1. MySQL replication

Introduction

This document explains how to setup MySQL replication between master and slaves.

References: See also http://dev.mysql.com/doc/refman/5.0/en/replication-howto.html

Since FreeNAC Version 3.0.1, the MySQL database is configured to run in a so called 'multiple-master' scenario, meaning that each server is both a master and a slave in MySQL terminology. So each server queries updates from others (a slave), and makes any updates which were made to its dataset available to other servers (master).

Therefore a replication must be setup in each direction, for each server.
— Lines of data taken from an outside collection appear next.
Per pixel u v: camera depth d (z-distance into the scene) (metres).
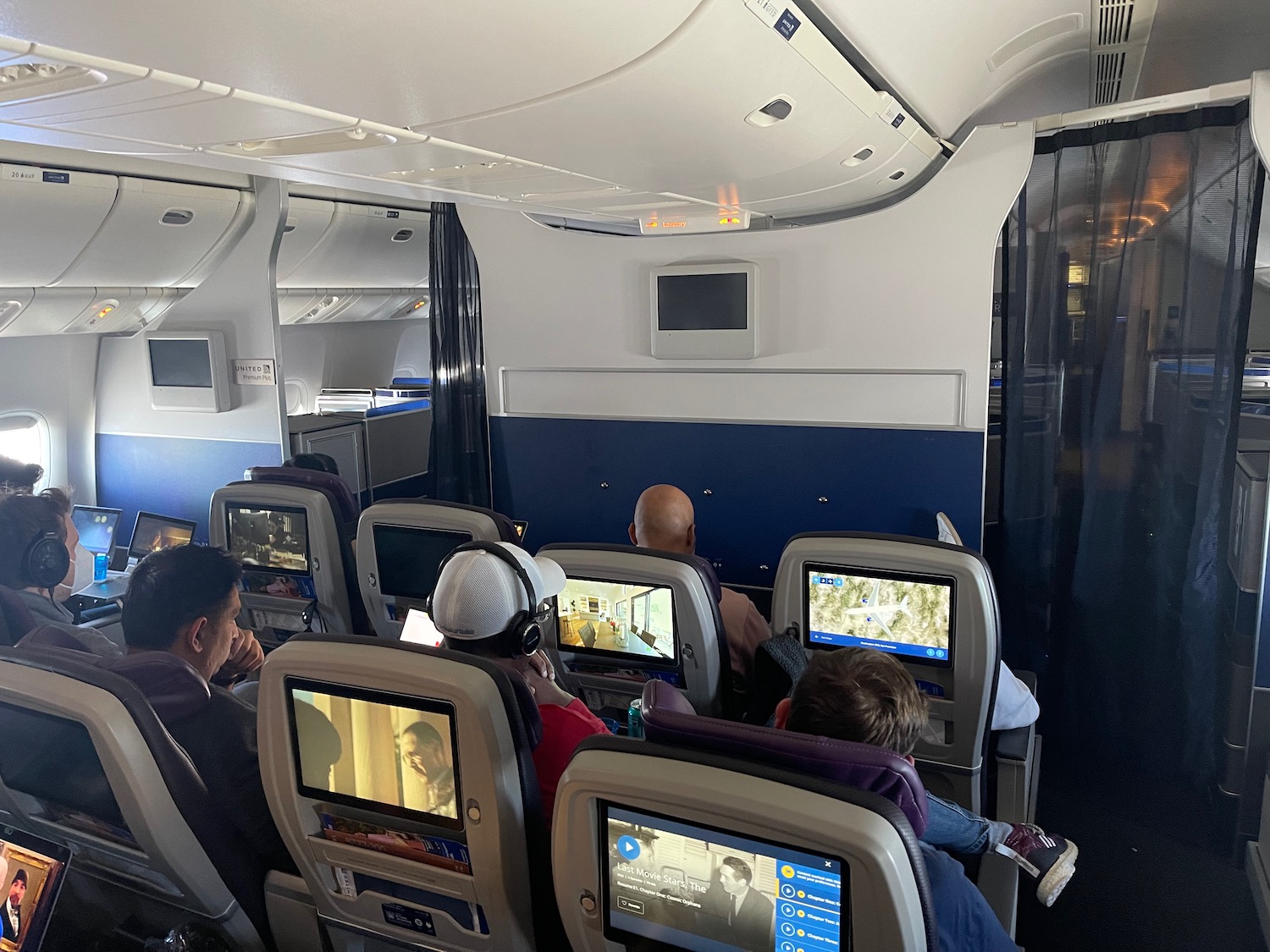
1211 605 3.27
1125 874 2.95
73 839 1.75
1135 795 3.43
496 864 1.54
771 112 2.05
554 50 1.37
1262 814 2.88
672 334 4.22
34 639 2.34
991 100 3.52
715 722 1.32
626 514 4.61
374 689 1.50
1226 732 3.28
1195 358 3.24
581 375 4.56
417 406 7.34
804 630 2.53
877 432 3.97
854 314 3.91
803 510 4.19
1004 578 3.84
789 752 1.27
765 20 1.51
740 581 4.40
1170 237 3.24
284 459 5.20
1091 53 3.23
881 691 1.50
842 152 2.68
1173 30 2.92
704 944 1.26
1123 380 3.41
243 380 5.20
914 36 2.10
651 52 1.46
Lets assume we have two servers vmps1 (our 'main' or primary server) and vmps2.
It is possible to have more than two servers (using the mysql relay_log), but this has not been tested or documented in FreeNACA yet.

The procedure is basically as follows:

First get vmps1 (the main server) running, with actual data.

A) configure vmps1 to share its data, copy an initial dataset to vmps2, configure vmps2 to retrieve updates via replication

B) configure vmps2 to share its updates, and vmps1 to retrieve these via replication

Replace the following in the examples below:

SERVER2.DOMAIN       the FQDN of your slave
repl Replication username
REPL_PASSWD Replication password
opennac Name of your database (this was 'inventory' prior to NAC v2.2).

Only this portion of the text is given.